The second factor is cost. “It’s often inexpensive to put data on the public cloud, but expensive to use afterwards,” says Loyd. Public cloud providers may also charge data ingress and egress fees, which do not apply to private clouds. Legacy environments also drain resources with licensing sprawl, manual upkeep and hidden operational costs. HPE Private Cloud Business Edition simplifies virtual machine (VM) lifecycle management and reduces licensing overhead, creating more predictable economics across environments.
The third determinant is AI readiness. Training generative AI models requires clean, governed and well-classified data. HPE Private Cloud AI provides a secure environment designed for model training, allowing organizations to innovate with AI while protecting sensitive information.
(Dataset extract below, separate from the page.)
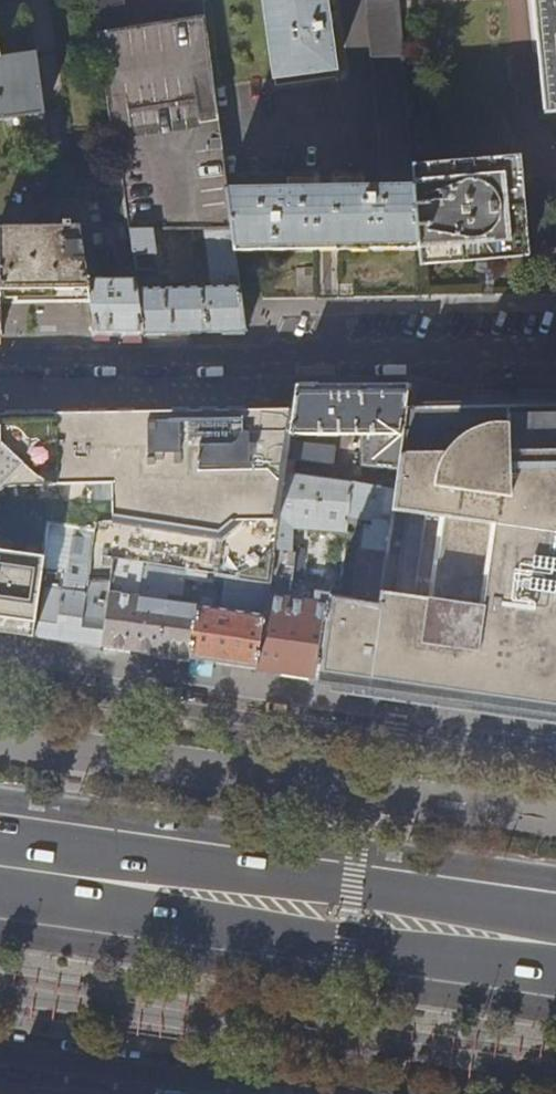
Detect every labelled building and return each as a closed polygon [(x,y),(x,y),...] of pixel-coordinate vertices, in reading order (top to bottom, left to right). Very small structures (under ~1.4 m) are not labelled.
[(34,50),(27,0),(0,0),(0,55),(34,50)] [(98,29),(129,25),(126,0),(93,0),(98,29)] [(173,19),(203,14),(201,0),(171,0),(173,19)] [(372,56),(373,56),(383,187),(226,190),(234,251),(417,248),(410,165),(397,0),(367,0),(372,56)] [(272,78),(334,69),(325,0),(262,0),(272,78)] [(368,34),(365,0),(348,0),(351,35),(368,34)] [(542,111),(555,110),(555,0),(532,0),(542,111)] [(173,19),(129,25),(98,29),(119,173),(134,277),(142,333),(175,332),(245,332),(234,251),(226,190),(212,85),(203,14),(173,19)] [(44,111),(34,50),(0,55),(0,117),(44,111)] [(509,156),(410,165),(417,248),(419,266),(520,256),(509,156)] [(0,304),(90,305),(87,278),(83,253),(0,253),(0,295),(0,304)] [(90,305),(93,330),(142,333),(134,277),(87,278),(90,305)] [(297,385),(294,410),(290,434),(355,434),(355,440),(348,440),(347,458),(356,469),(395,472),(404,408),(407,384),(351,385),(297,385)] [(404,408),(395,472),(392,491),(377,604),(353,601),(330,599),(325,613),(317,678),(326,679),(442,696),(533,709),(555,712),(555,405),(488,407),(437,408),(404,408)] [(33,637),(44,557),(44,552),(46,539),(47,529),(92,536),(86,577),(85,582),(98,583),(100,588),(99,595),(99,596),(108,597),(109,593),(111,575),(114,558),(186,569),(229,576),(269,583),(281,497),(289,443),(290,434),(294,410),(268,411),(243,411),(151,412),(91,413),(37,414),(0,415),(0,632),(33,637)] [(334,447),(289,443),(281,497),(348,502),(346,524),(364,527),(353,601),(377,604),(392,491),(292,476),(294,461),(331,463),(334,447)] [(345,531),(346,524),(348,502),(281,497),(269,583),(257,669),(311,677),(317,678),(325,613),(330,599),(330,597),(317,595),(316,603),(292,599),(292,589),(300,590),(303,550),(291,549),(292,528),(345,531)] [(51,553),(44,552),(44,557),(33,637),(56,640),(102,647),(108,597),(99,596),(99,595),(61,591),(64,573),(86,577),(92,536),(47,529),(46,539),(62,541),(57,572),(48,571),(51,553)] [(183,593),(186,569),(114,558),(111,575),(120,576),(123,574),(124,566),(131,567),(129,580),(124,579),(121,595),(109,593),(108,597),(102,647),(114,649),(163,656),(220,664),(257,669),(269,583),(229,576),(225,610),(215,609),(216,602),(214,599),(199,597),(198,606),(168,602),(168,594),(179,596),(183,593)]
For industries with the strictest requirements, air-gapped and sovereign private cloud options deliver maximum isolation and compliance.
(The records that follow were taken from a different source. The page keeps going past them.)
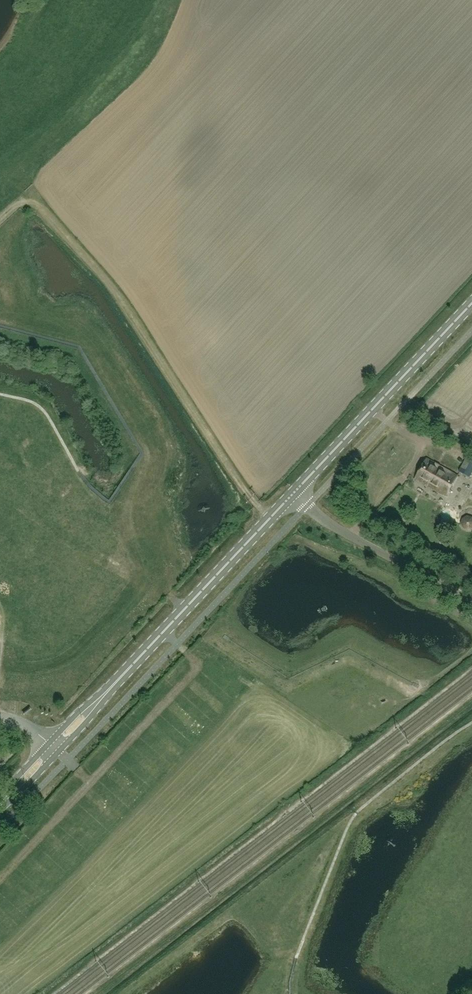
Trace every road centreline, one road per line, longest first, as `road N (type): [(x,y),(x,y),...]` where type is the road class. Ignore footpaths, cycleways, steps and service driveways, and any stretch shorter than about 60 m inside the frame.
road 1 (track): [(0,219),(35,204),(54,220),(112,286),(270,517)]
road 2 (secondary): [(113,685),(293,493)]
road 3 (secondary): [(293,493),(471,302)]
road 4 (unclassified): [(471,600),(337,528),(293,493)]

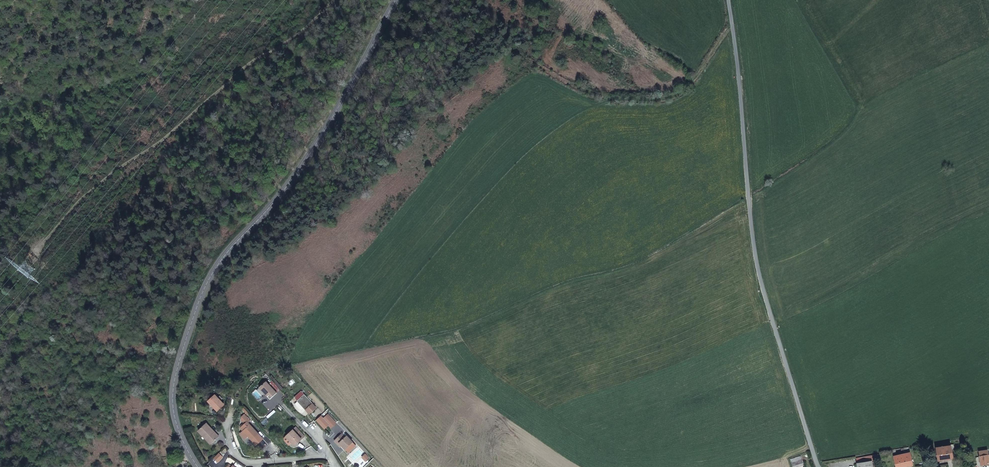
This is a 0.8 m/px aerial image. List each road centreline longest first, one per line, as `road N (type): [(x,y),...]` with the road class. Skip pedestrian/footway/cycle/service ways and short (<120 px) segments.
road 1 (secondary): [(397,0),(305,162),(225,254),(200,300),(173,399),(197,466)]
road 2 (unclassified): [(729,0),(759,274),(820,466)]
road 3 (residential): [(338,466),(330,457),(246,462),(233,448),(228,420)]

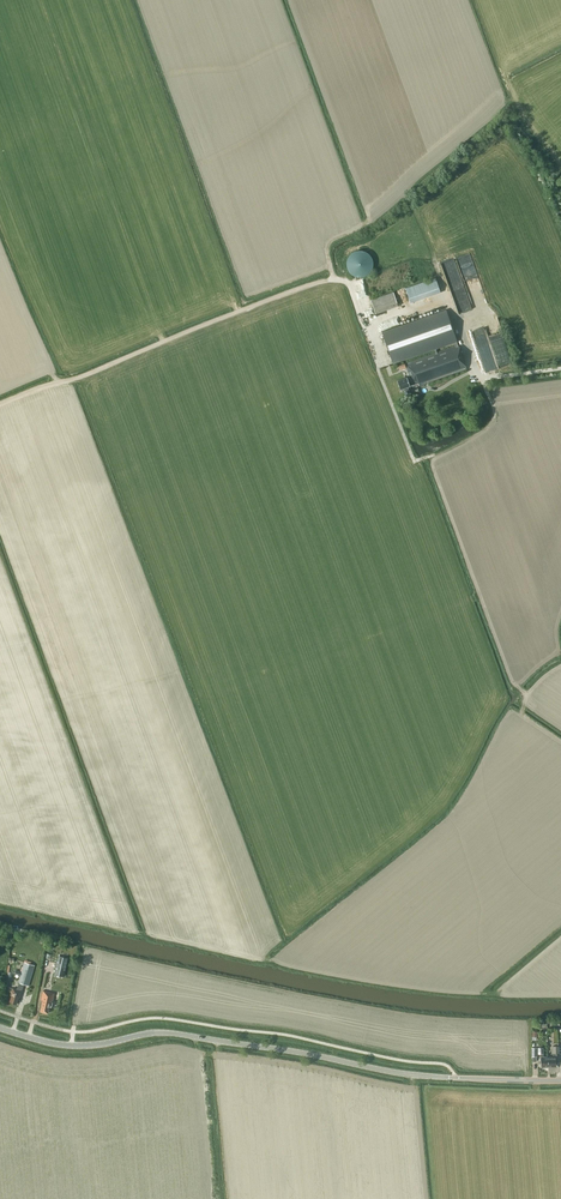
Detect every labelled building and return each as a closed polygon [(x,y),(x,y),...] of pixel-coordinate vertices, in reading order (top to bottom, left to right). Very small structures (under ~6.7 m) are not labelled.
[(363,251),(360,250),(356,251),(353,252),(350,254),(348,257),(347,260),(346,263),(347,267),(348,270),(350,273),(352,275),(355,277),(358,277),(362,277),(365,276),(368,275),(370,272),(372,269),(373,266),(373,263),(373,259),(371,256),(369,254),(366,252),(363,251)] [(459,264),(466,263),(465,261),(472,260),(471,254),(458,257),(459,264)] [(460,269),(448,273),(451,280),(462,276),(460,269)] [(440,292),(435,277),(405,288),(410,303),(440,292)] [(398,306),(393,292),(370,299),(375,313),(398,306)] [(467,370),(446,309),(382,331),(393,364),(434,350),(435,353),(397,366),(399,370),(405,368),(408,376),(397,380),(400,390),(403,388),(404,391),(403,392),(404,394),(406,395),(408,394),(410,392),(409,390),(408,390),(407,387),(418,383),(419,387),(467,370)] [(474,330),(485,372),(497,368),(486,327),(474,330)] [(68,958),(58,956),(52,986),(62,988),(68,958)] [(28,961),(25,960),(24,962),(25,963),(17,989),(13,987),(10,995),(11,995),(9,1001),(16,1003),(18,997),(20,997),(24,984),(28,985),(34,966),(31,964),(31,962),(29,961),(28,961)] [(55,993),(43,990),(41,999),(43,1000),(41,1011),(48,1013),(49,1006),(52,1007),(55,993)] [(553,1057),(548,1057),(549,1067),(556,1067),(556,1061),(557,1061),(557,1053),(559,1053),(560,1047),(559,1047),(559,1046),(553,1046),(553,1057)] [(540,1067),(549,1067),(548,1057),(544,1057),(544,1047),(539,1048),(539,1053),(540,1053),(540,1067)]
Let’s take a closer look at one of the most accessible on-ramps in the HPE Private Cloud portfolio: HPE Private Cloud Business Edition.
Benefits of HPE Private Cloud Business Edition
With HPE Private Cloud Business Edition, companies are better equipped to embrace the resurgence of private clouds.
“It’s a unique position that HPE has in the market,” says Loyd. “We offer a full-stack solution that enables VMs across a private cloud infrastructure, including hardware. Compute, storage and networking are all included.”
HPE also provides all necessary cloud software. Tech partners such as CDW can also offer support services so teams can get cloud hardware up and running, and address any performance or compatibility issues.
HPE also offers a unique cloud trifecta, according to Loyd, known as “visibility, reliability and flexibility.” There is an easy-to-use management console that provides visibility into all connected services. HPE Alletra Storage, meanwhile, offers 100% data availability to improve reliability, and the HPE Morpheus Essentials software delivers virtual machine flexibility. “Morpheus will run its own hypervisors,” says Loyd, “or it can run VMware.”